E agora, você decide o quê?
Voltando à ética nos negócios, a Universidade da Pensilvânia (EUA) identificou cinco motivações que induzem empresas e gestores frente à ética:
- 1. Altos padrões éticos criam um ambiente de trabalho saudável.
2. Empresas com tais padrões têm menos problemas de furtos, sabotagem, discriminações, produtos defeituosos e depredação das instalações.
3. Empresas éticas desenvolvem relações de confiança mais estável e lucrativas com seus clientes.
4. Minimizam-se riscos de escândalos que destroem companhias e carreiras.
5. Confiança é fundamental nas transações comerciais eficientes e certamente o comportamento ético é necessário para manter a confiança.
Costacurta Junqueira, vice-presidente do Instituto MCV, em seu trabalho de Considerações Sobre a Ética, nos dá alguns indicadores quando uma empresa têm problemas éticos:
- · Posterga deliberadamente pagamentos.
· Faz pagamentos errados ou não os paga.
· Vende o que não têm ou o que não pode entregar.
· Tem somente a preocupação de vender, sem se preocupar se o cliente tem a necessidade de comprar.
· Sempre procura fora novos elementos quando há abundância no quadro interno.
· Embaraça balanços e demonstrativos financeiros.
Diz também que ser ético nos negócios significa:
- · A necessidade de obedecer regras relativas à ocupação territorial, costumes e expectativas da comunidade, princípios de moralidade, políticas da organização e atender à necessidade de todos por um com tratamento adequado e justo.

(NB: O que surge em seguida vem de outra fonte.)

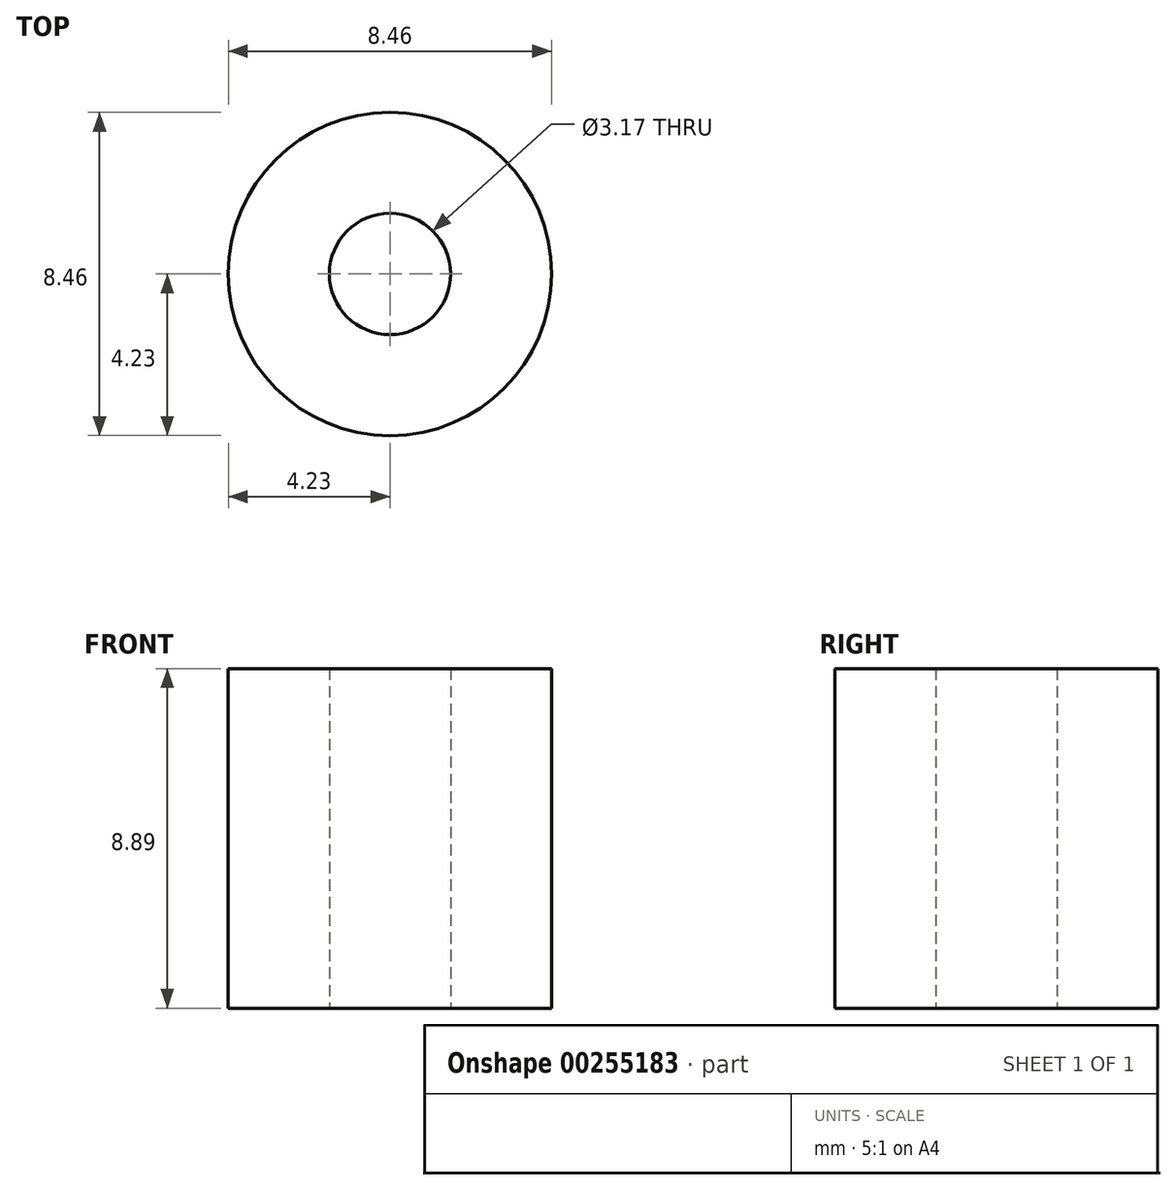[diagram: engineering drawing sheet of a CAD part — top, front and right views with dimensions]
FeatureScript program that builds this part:
annotation { "Feature Type Name" : "Feature", "Feature Type Description" : "" }
export const myFeature = defineFeature(function(context is Context, id is Id, definition is map)
    precondition{}
    {
        {
            var Q0;
            Q0=qCreatedBy(makeId("Top.planeOp"),FACE);
            var sketch = newSketch(context, id + "F0", { "sketchPlane" : qUnion([Q0])});
            skCircle(sketch, "E0", {"center": v(0, 0) * mm, "radius": 1.59 * mm});
            skCircle(sketch, "E1", {"center": v(0, 0) * mm, "radius": 4.23 * mm});
            skSolve(sketch);
        }
        {
            var Q0;
            Q0 = qSketchRegion(id + "F0", true);
            extrude(context, id + "F1", {"entities" : qUnion([Q0]), "depth" : 8.9 * mm});
        }
    });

· Entender como os produtos e serviços de uma organização e as ações de seus membros podem afetar seus empregados, a comunidade e a sociedade como um todo (positiva ou negativamente).
Aponta os erros mais comuns nas relações:
- · Mentir sobre as atividades que administramos.
· Culpar meu superior por meus erros ou de meus subordinados.
· Divulgar informações pessoais e confidenciais sem autorização.
· Não reportar violações à legislação.
· Não reportar desempenho inferior às metas estabelecidas.
· Não reportar roubos ou uso inadequado dos equipamentos.
· Não atender as queixas e as reclamações.
· Encobrir acidentes no trabalho ou problemas relativos à saúde ou segurança dos empregados.
· Usar idéias de outros como se fossem minhas.
Poderia ficar citando muito mais. Mas como o assunto é complicado e de difícil entendimento entre os que compõem uma sociedade, e tratando-se de capital, fica a esperança de que mais empresas adotem um código de ética e que todos (mas todos mesmo) sejam inseridos nele e que passem a construir uma sociedade mais humana e, conseqüentemente, mais produtiva. Há princípios de ética, como o propósito ou missão, como o orgulho próprio de criar algo, como a paciência em esperar que aconteça no devido tempo sem que cabeças rolem ou sem que comunidades pereçam, como em se ter persistência neste ideal ético e na perspectiva de saber para onde e como vamos ir ou chegar em nossas metas, mas tê-los num quadro nada valem.
Finalizando, lute pela ética na nossa profissão, vendedor. Quer por maus vendedores (será que podem ser chamados de vendedores?), quer por empresas que somente enxergam um lado (o delas). Toda venda deve ser boa para três lados: a empresa, o cliente e aquele que a pratica. Já o estado, independente de uma venda ser boa, já garante o seu e ele também deve ter ética, mas este é assunto para outras linhas.